Американец всем строем жизни приучен видеть лишь положительные стороны окружающего. С самого детства мужчины и женщины включаются в систему неумолимого приспособления: общепринятые основы, сжатые до формул, день и ночь навязываются прессой, радио, священниками, учителями и самыми незлобивыми и зловещими существами в мире — американскими матерями и женами. Задыхаясь в тисках стереотипов, как растение в цветочном горшке, мужчины и женщины здесь так и не становятся взрослыми и зрелыми. Этот всеобщий сговор может вызвать в индивиде только яростный протест. Природа мстит за себя тысячами способов, хитрых и жестоких. Эта глухая и неусыпная маска доброжелательности, заместившая драматическую выразительность человеческого лица, эта почти до боли застывшая на нем улыбка красноречивей многого говорят, до чего разрушает душу иссушающая победа прописей над инстинктами. Может, даже сам потаенный садизм едва ли не всех человеческих отношений в современной Америке — лишь способ освободиться от угрожающего оцепенения души под воздействием кодекса стерильности. Таков же, по-моему, смысл новомодных вероучений, возникающих секи тяги к опьянению, освобождающему из плена и распахивающему двери так называемой жизни. Поразителен почти физиологический и непременно разрушительный смысл этого слова; жить для них значит превосходить себя, нарушать нормы, идти до конца (какого?), «испытывать новые ощущения». Пробный брак — тоже лишь «новый опыт» (а по сей причине опыт, как правило, уродливый и неудачный). Впрочем, я не задавался целью описать здесь все эти типы реакций. Достаточно того, что они, как и противоположные им наши, подтверждают для меня общую неспособность воссоединиться с потоком жизни.
Из великих мифов о начале человеческого рода и смысле нашего присутствия на земле мы знаем: любая культура, как созидание и освоение общих ценностей, исходит из того, что строй мироздания был однажды нарушен и испорчен чужаком — человеком. Через «пустоту», эту зияющую рану, которую нанес человек нетронутой плоти мира, на волю может снова вырваться хаос — древнее и, скажем так, естественное состояние жизни. Возврат к древнему, изначальному беспорядку — угроза, не дающая сознанию покоя во все времена. Гёльдерлин нередко говорит об ужасе перед неотвратимым соблазном, которым приковывает к себе мир и человека гигантская разверстая пасть хаоса.
Нельзя отступаться от веры, ибо многое должно отстоять.
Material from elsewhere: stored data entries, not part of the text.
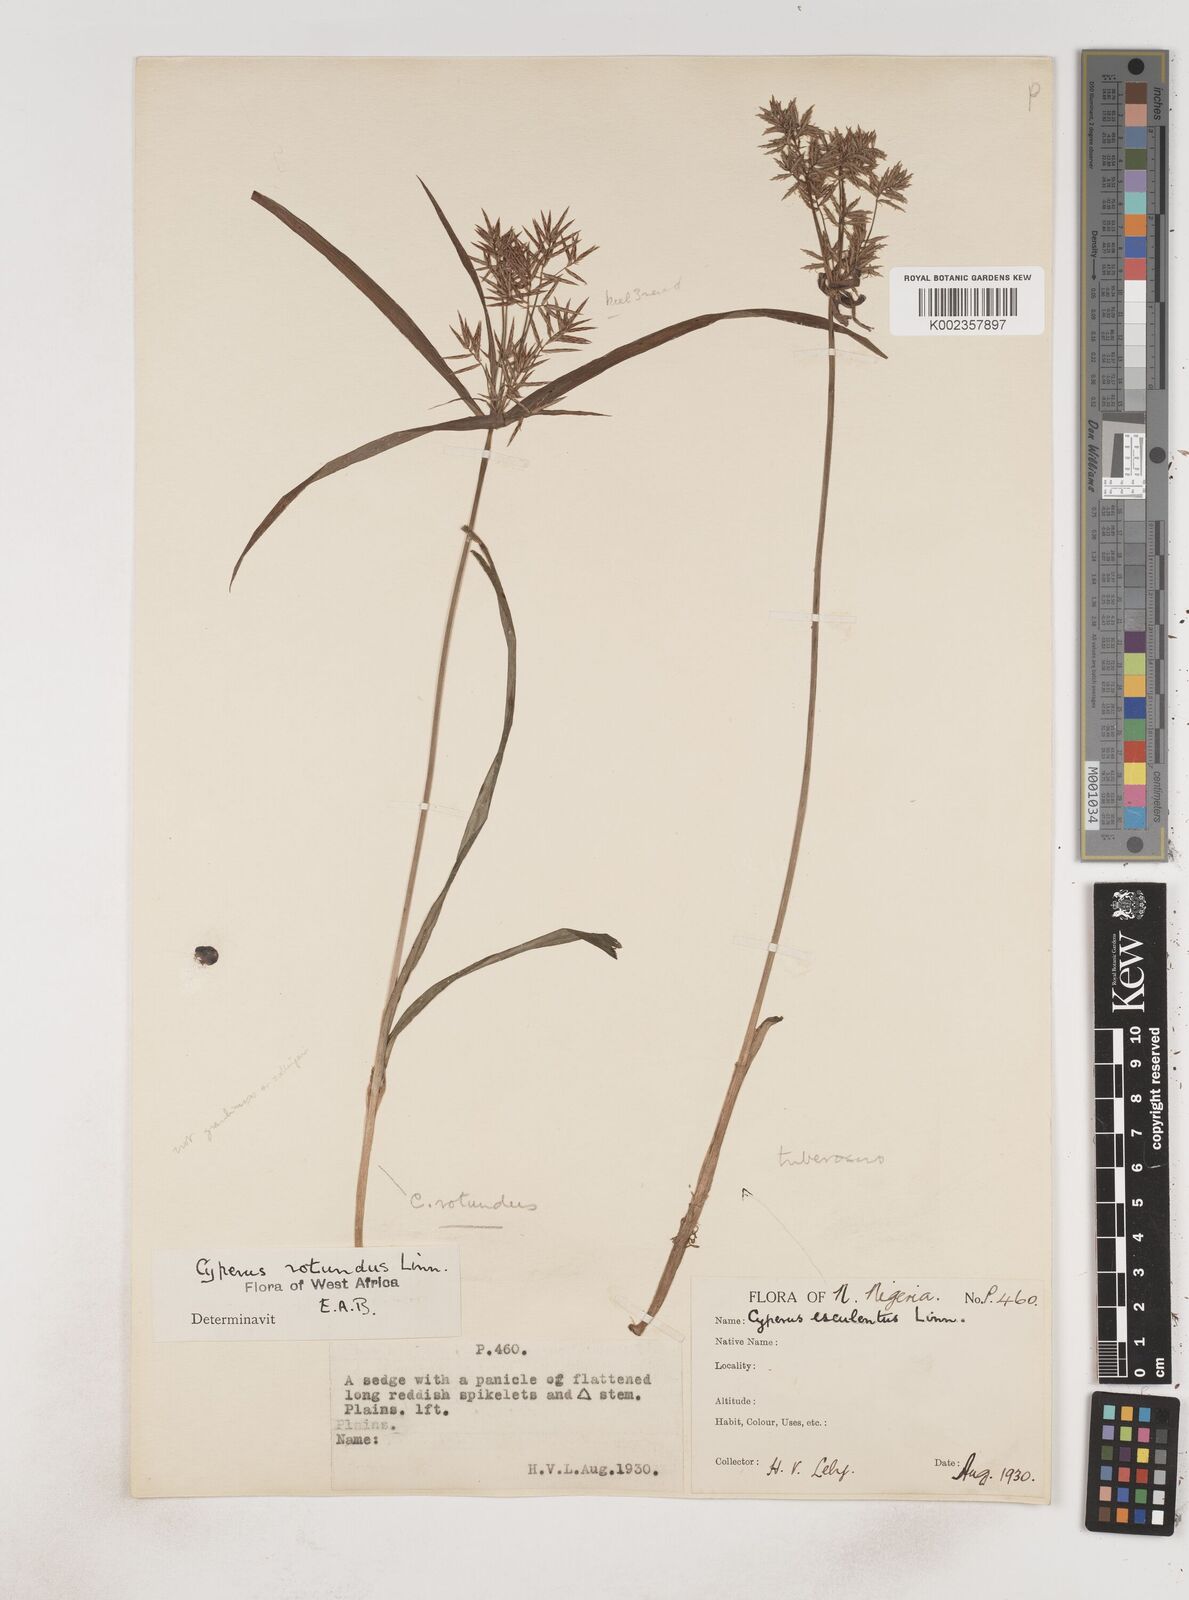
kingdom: Plantae
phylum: Tracheophyta
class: Liliopsida
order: Poales
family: Cyperaceae
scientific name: Cyperaceae
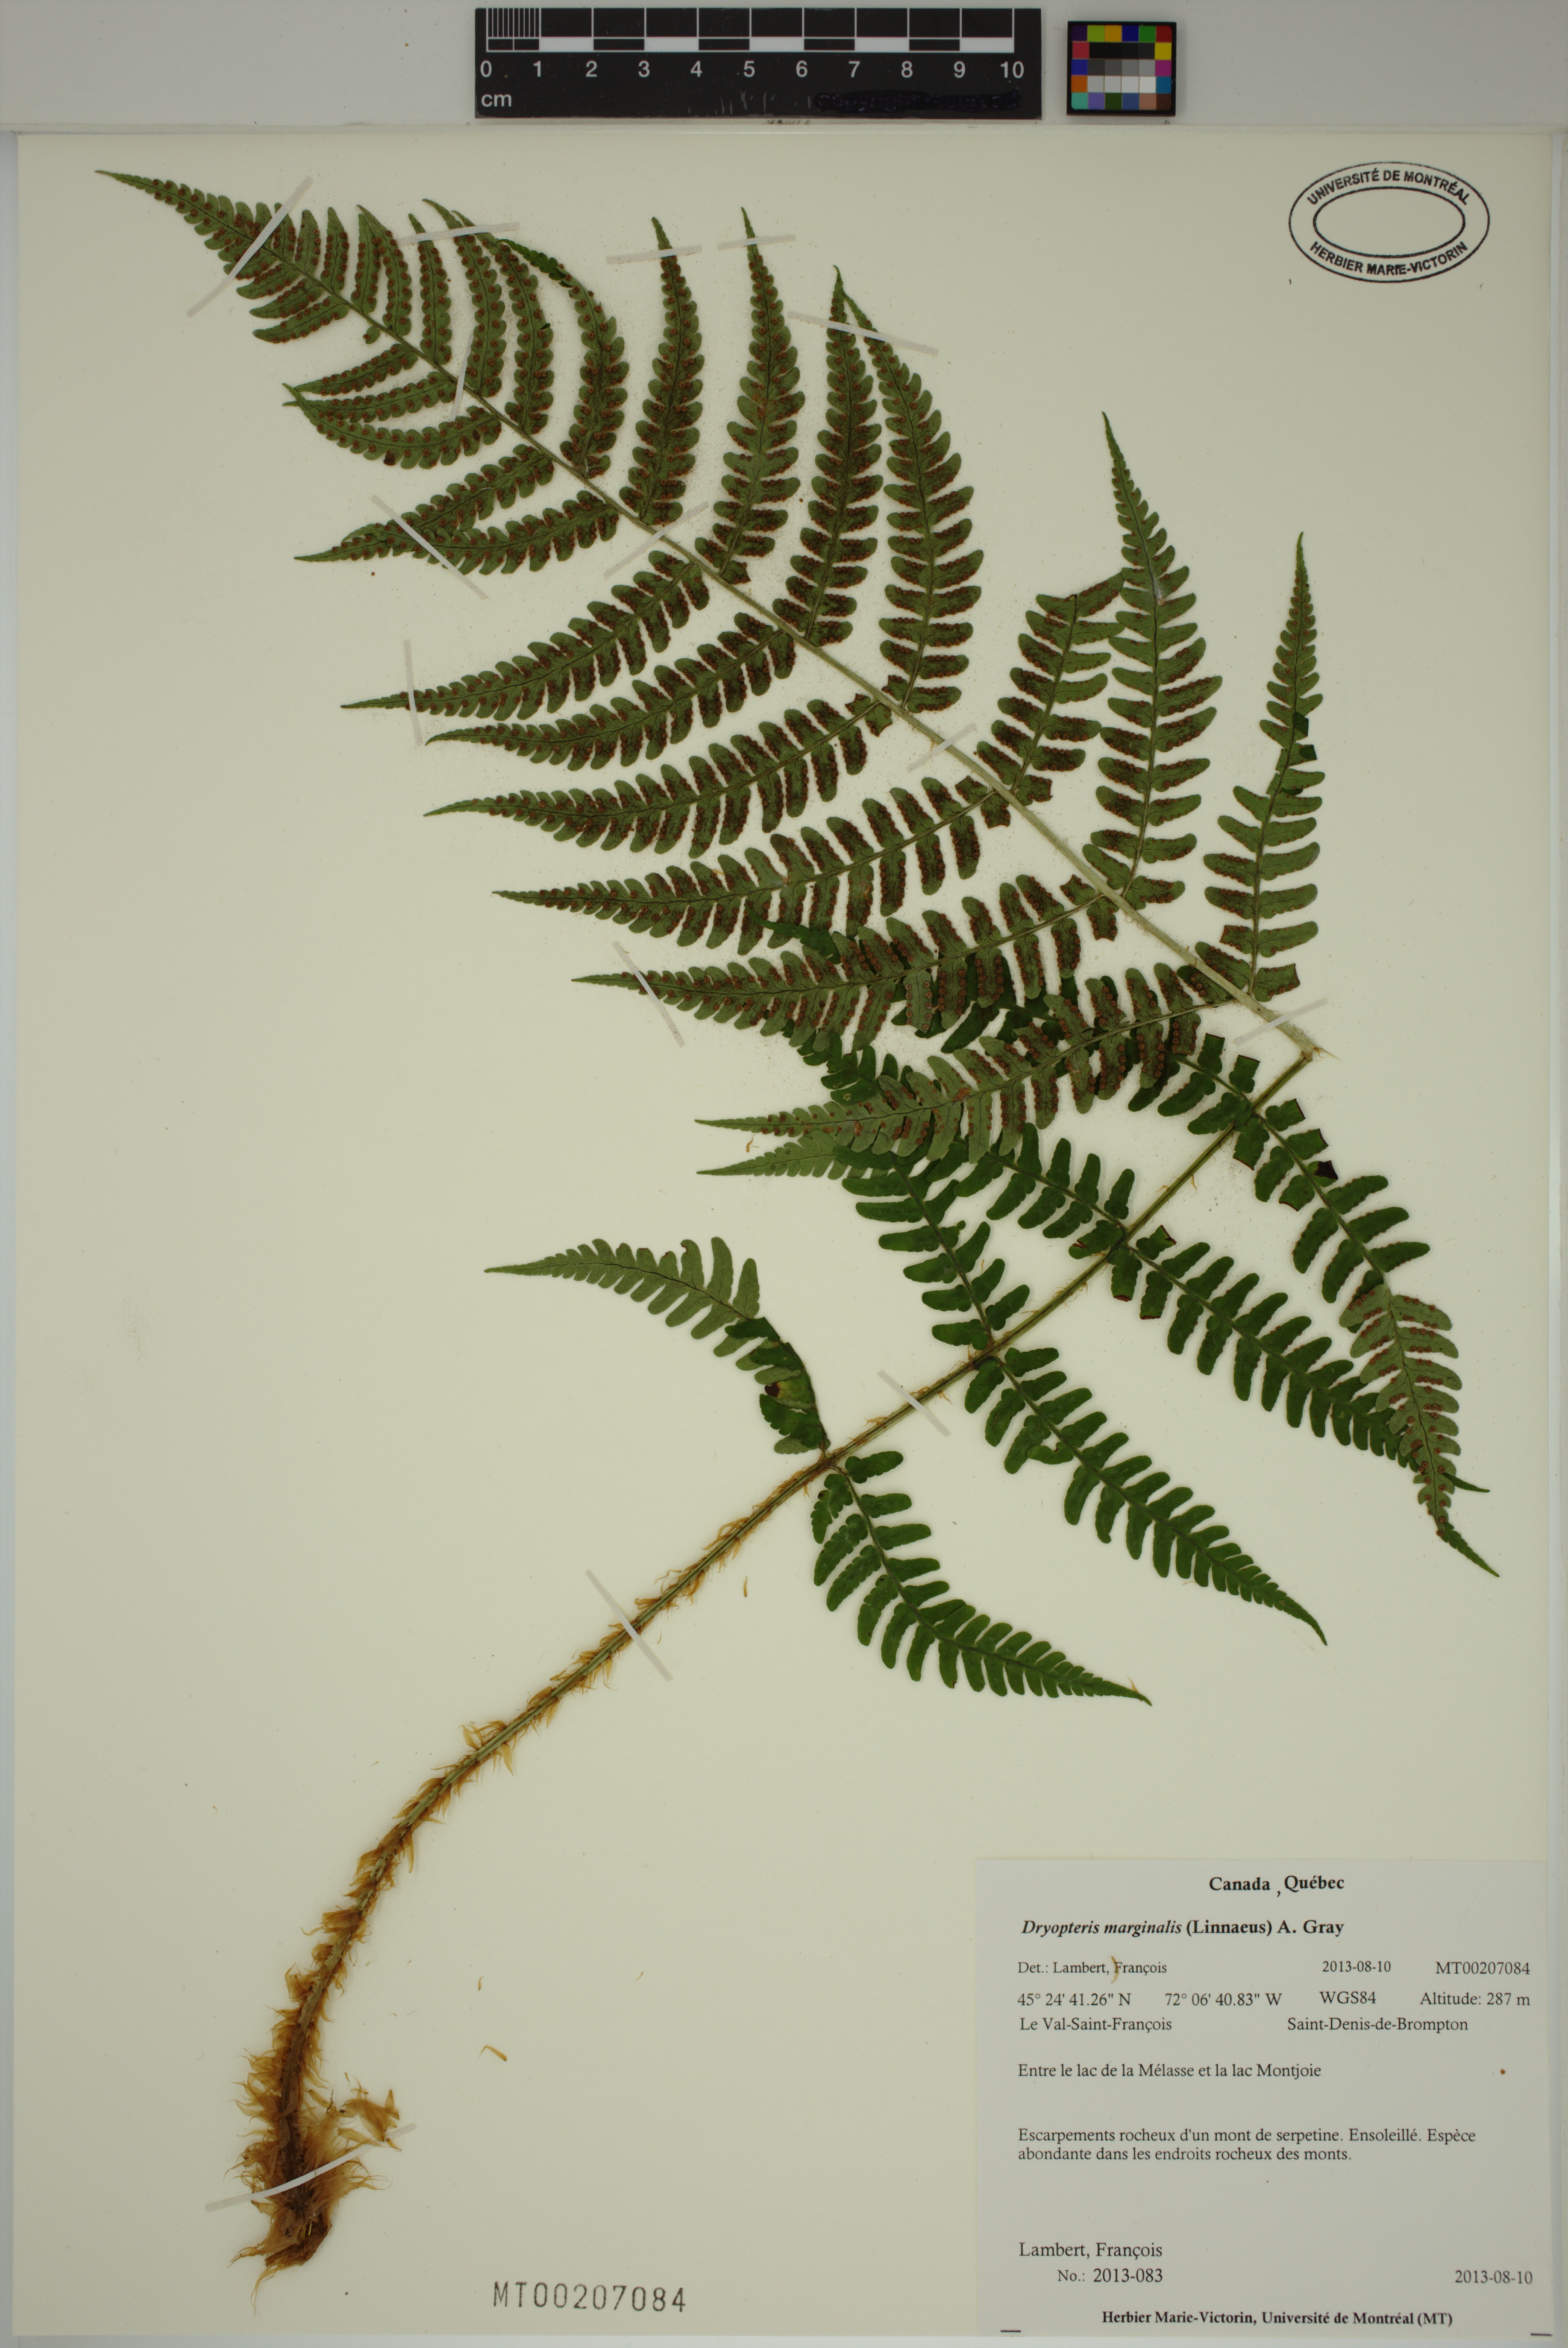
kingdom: Plantae
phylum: Tracheophyta
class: Polypodiopsida
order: Polypodiales
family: Dryopteridaceae
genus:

И человек снова и снова встает на защиту миропорядка, которому без конца угрожает безликость. А если этот порядок все же будет низвержен, человеку предстоит создать новый, свой. Но по пути к воссоединению с миром человек должен пройти через изгнание, очищение и раскаяние. Ни мы, ни североамериканцы еще не пришли к этому воссоединению. Хуже того, мы, боюсь, утратили сам смысл человеческого присутствия на земле: хранить порядок, в котором слиты проникновение и пребывание, человек и природа. Наше одиночество напоминает стоячий пруд, американское — зеркальную гладь. А нужно стать истоком.
Может быть, так называемый грех есть лишь мифологический образ нашего самосознания, нашей отверженности. Не могу забыть пережитого за годы гражданской войны в Испании открытия «другого человека» и совсем другого одиночества: не тюремного, не отупляющего, а распахнутого в запредельность. Конечно, близость смерти и братство по оружию во все времена и в любом краю рождают этот воздух небывалости, распахнутый навстречу всему, что превосходит человеческий удел и разрывает круг одиночества, где замурован каждый. Но в тех лицах — дубовых и упрямых, жестких и грубых лицах того покроя, что с беспристрастным и обжигающим реализмом донесла до нас испанская живопись, — жила какая-то надежда отчаяния, что-то неповторимое и вечное. Никогда я больше не видел таких лиц.